[Extracted page text data]
• • • •
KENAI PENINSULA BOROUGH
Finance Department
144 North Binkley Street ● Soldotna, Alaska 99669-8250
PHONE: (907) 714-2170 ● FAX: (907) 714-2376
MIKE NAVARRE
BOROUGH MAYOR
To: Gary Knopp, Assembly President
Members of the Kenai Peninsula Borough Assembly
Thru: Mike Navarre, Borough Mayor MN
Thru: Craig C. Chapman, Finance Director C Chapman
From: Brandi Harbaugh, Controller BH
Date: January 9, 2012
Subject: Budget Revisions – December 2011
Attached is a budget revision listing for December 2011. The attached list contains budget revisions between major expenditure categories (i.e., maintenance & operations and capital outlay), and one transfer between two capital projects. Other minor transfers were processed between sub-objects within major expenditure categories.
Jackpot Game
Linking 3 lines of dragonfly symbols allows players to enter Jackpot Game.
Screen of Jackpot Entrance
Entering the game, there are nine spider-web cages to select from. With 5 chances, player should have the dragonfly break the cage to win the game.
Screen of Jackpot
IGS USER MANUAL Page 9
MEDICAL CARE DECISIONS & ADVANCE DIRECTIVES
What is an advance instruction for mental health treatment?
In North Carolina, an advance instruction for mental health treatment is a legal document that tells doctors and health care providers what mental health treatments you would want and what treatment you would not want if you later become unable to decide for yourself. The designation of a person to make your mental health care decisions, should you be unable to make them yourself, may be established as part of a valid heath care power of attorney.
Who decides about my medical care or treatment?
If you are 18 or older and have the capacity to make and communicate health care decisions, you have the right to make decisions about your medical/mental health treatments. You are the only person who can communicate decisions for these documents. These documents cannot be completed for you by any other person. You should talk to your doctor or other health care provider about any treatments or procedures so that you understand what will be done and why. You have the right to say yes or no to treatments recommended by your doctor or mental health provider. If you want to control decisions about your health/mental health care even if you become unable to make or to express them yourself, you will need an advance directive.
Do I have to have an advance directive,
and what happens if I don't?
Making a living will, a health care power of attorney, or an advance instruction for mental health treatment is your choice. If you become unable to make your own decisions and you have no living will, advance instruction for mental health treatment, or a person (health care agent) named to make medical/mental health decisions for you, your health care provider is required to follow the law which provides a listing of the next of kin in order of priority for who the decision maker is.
• • • •
AIM OF THE TASK - Take the records shown above and output them again exactly.

REPLY TO THE TASK -
KENAI PENINSULA BOROUGH
Finance Department
144 North Binkley Street ● Soldotna, Alaska 99669-8250
PHONE: (907) 714-2170 ● FAX: (907) 714-2376
MIKE NAVARRE
BOROUGH MAYOR
To: Gary Knopp, Assembly President
Members of the Kenai Peninsula Borough Assembly
Thru: Mike Navarre, Borough Mayor MN
Thru: Craig C. Chapman, Finance Director C Chapman
From: Brandi Harbaugh, Controller BH
Date: January 9, 2012
Subject: Budget Revisions – December 2011
Attached is a budget revision listing for December 2011. The attached list contains budget revisions between major expenditure categories (i.e., maintenance & operations and capital outlay), and one transfer between two capital projects. Other minor transfers were processed between sub-objects within major expenditure categories.
Jackpot Game
Linking 3 lines of dragonfly symbols allows players to enter Jackpot Game.
Screen of Jackpot Entrance
Entering the game, there are nine spider-web cages to select from. With 5 chances, player should have the dragonfly break the cage to win the game.
Screen of Jackpot
IGS USER MANUAL Page 9
MEDICAL CARE DECISIONS & ADVANCE DIRECTIVES
What is an advance instruction for mental health treatment?
In North Carolina, an advance instruction for mental health treatment is a legal document that tells doctors and health care providers what mental health treatments you would want and what treatment you would not want if you later become unable to decide for yourself. The designation of a person to make your mental health care decisions, should you be unable to make them yourself, may be established as part of a valid heath care power of attorney.
Who decides about my medical care or treatment?
If you are 18 or older and have the capacity to make and communicate health care decisions, you have the right to make decisions about your medical/mental health treatments. You are the only person who can communicate decisions for these documents. These documents cannot be completed for you by any other person. You should talk to your doctor or other health care provider about any treatments or procedures so that you understand what will be done and why. You have the right to say yes or no to treatments recommended by your doctor or mental health provider. If you want to control decisions about your health/mental health care even if you become unable to make or to express them yourself, you will need an advance directive.
Do I have to have an advance directive,
and what happens if I don't?
Making a living will, a health care power of attorney, or an advance instruction for mental health treatment is your choice. If you become unable to make your own decisions and you have no living will, advance instruction for mental health treatment, or a person (health care agent) named to make medical/mental health decisions for you, your health care provider is required to follow the law which provides a listing of the next of kin in order of priority for who the decision maker is.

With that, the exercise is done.